O especialista mostra-se ainda preocupado com as crianças filhas de quem rejeitará a toma da vacina. “Uma coisa é os pais recusarem para si, podemos discordar, mas não temos nada a ver com isso. Outra coisa são os filhos. Se souber que os pais não dão alimentos aos filhos, a CPCJ tem o direito e o dever de agir. Então e se se tratar da exposição a uma doença potencialmente danosa para o resto da vida ou até mortal?”.
Henrique Lopes não deixa de salvaguardar, no entanto, que “as crianças e qualquer outro indivíduo só deve ser vacinado na condição que, aquilo que seja a vacina esteja para além de qualquer dúvida, com todos os efeitos secundários e riscos descriminados de uma forma transparente”.
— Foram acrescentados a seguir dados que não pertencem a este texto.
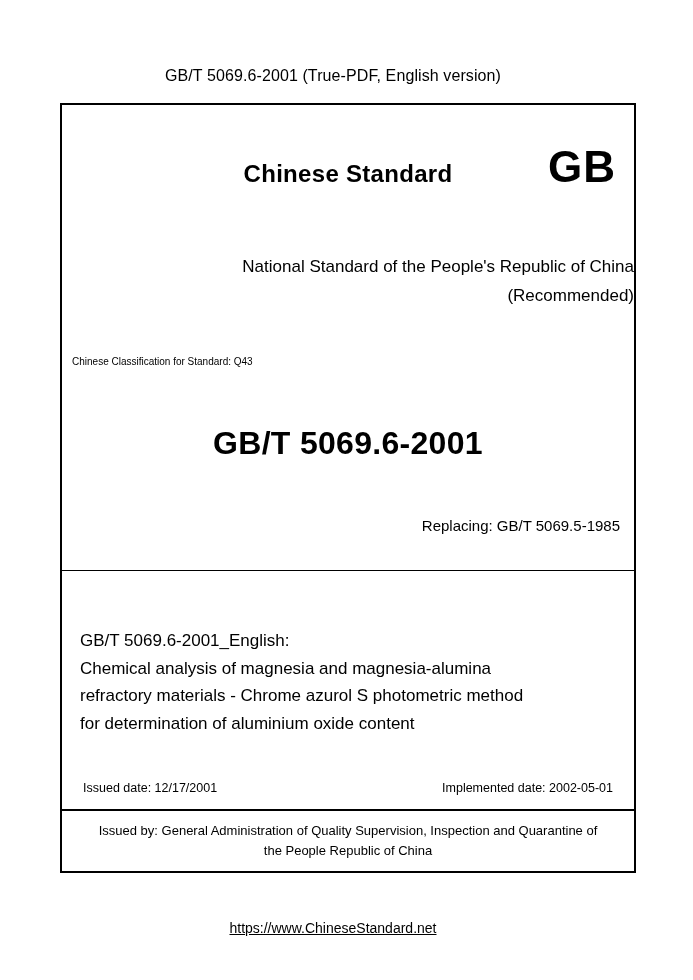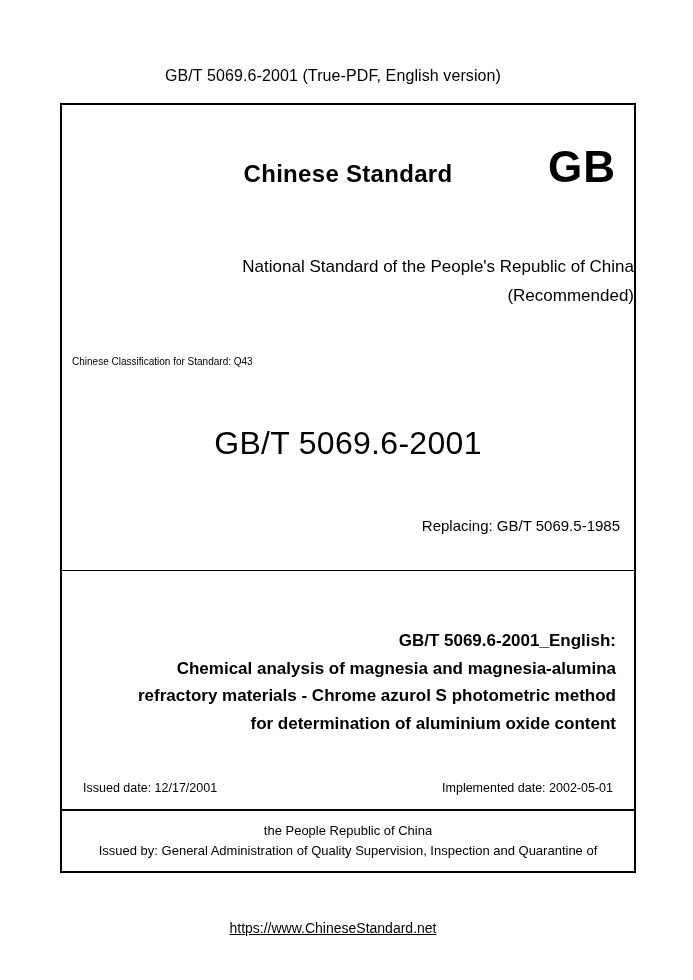--- a/index.html
+++ b/index.html
@@ -75,7 +75,7 @@
   .std-number {
     text-align: center;
     font-size: 32px;
-    font-weight: normal;
+    font-weight: bold;
     padding-top: 58px;
     letter-spacing: 0.3px;
   }

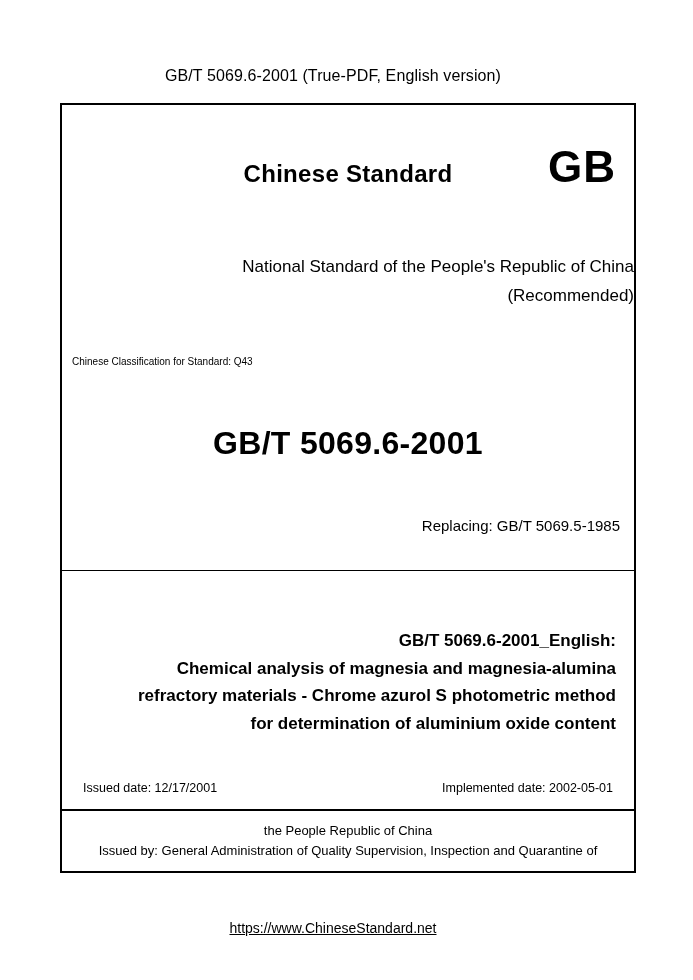--- a/index.html
+++ b/index.html
@@ -96,10 +96,9 @@
   }
   .title-wrap {
     padding-top: 56px;
-    text-align: right;
+    text-align: left;
     font-size: 17px;
     line-height: 1.62;
-    font-weight: bold;
   }
   .dates {
     position: absolute;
Os portugueses querem vacinar-se
Como frisaram anteriormente os espcialistas, para atingir imunidade de grupo através da vacina, é necessário que um número significativo de pessoas aceite ser vacinado. Um estudo publicado a 20 de junho no European Journal of Health Economics inquiriu uma amostra de 7.164 pessoas de sete países (Alemanha, Reino Unido, Dinamarca, Holanda, França, Itália, e Portugal) e 500 pessoas especificamente da região da italiana da Lombardia, a fim de perceber a vontade das mesmas em serem vacinadas.
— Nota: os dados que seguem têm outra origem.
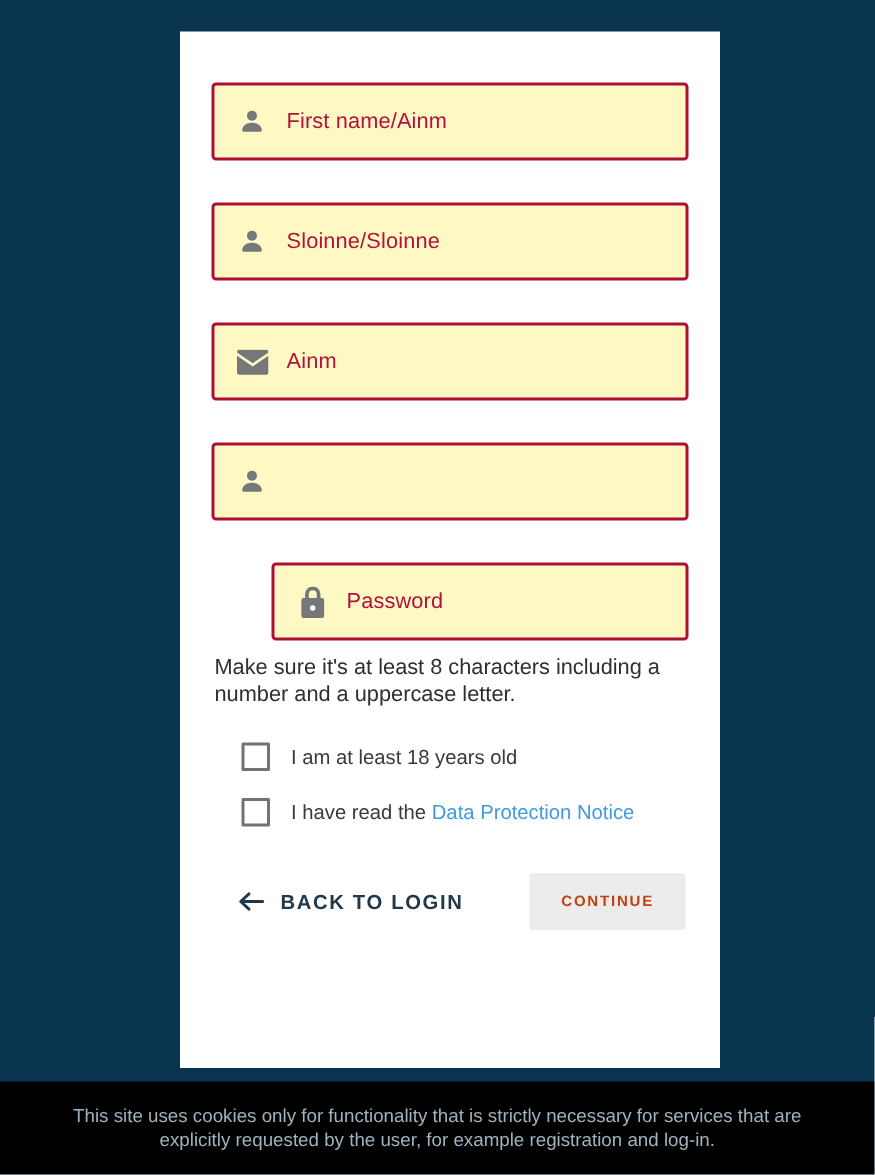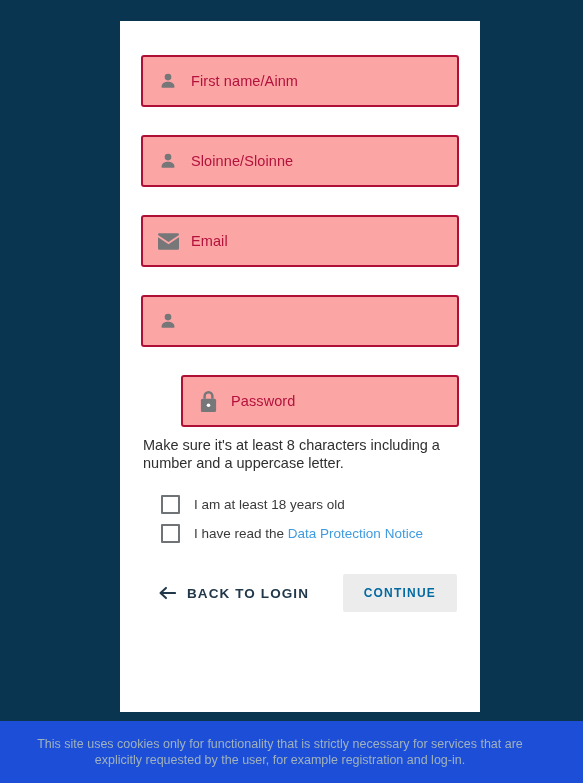--- a/index.html
+++ b/index.html
@@ -35,7 +35,7 @@
     height: 52px;
     border: 2px solid #ad0f35;
     border-radius: 3px;
-    background: #fca5a5;
+    background: #fef9c3;
     display: flex;
     align-items: center;
     padding: 0 14px;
No total, 73.9% dos 7664 participantes referiram que gostariam de ser vacinados, caso existisse uma vacina. 18.9% afirmou não ter a certeza e 7.2% revelou não querer tomar a vacina. Em Portugal, enquanto 75% da população inquirida queria ser vacinada, 21% não tinha a certeza e apenas 5% se recusaria a tomar a vacina.
As razões apontadas como fatores de desconfiança prendem-se substancialmente com o receio de efeitos secundários e a falta de segurança da vacina.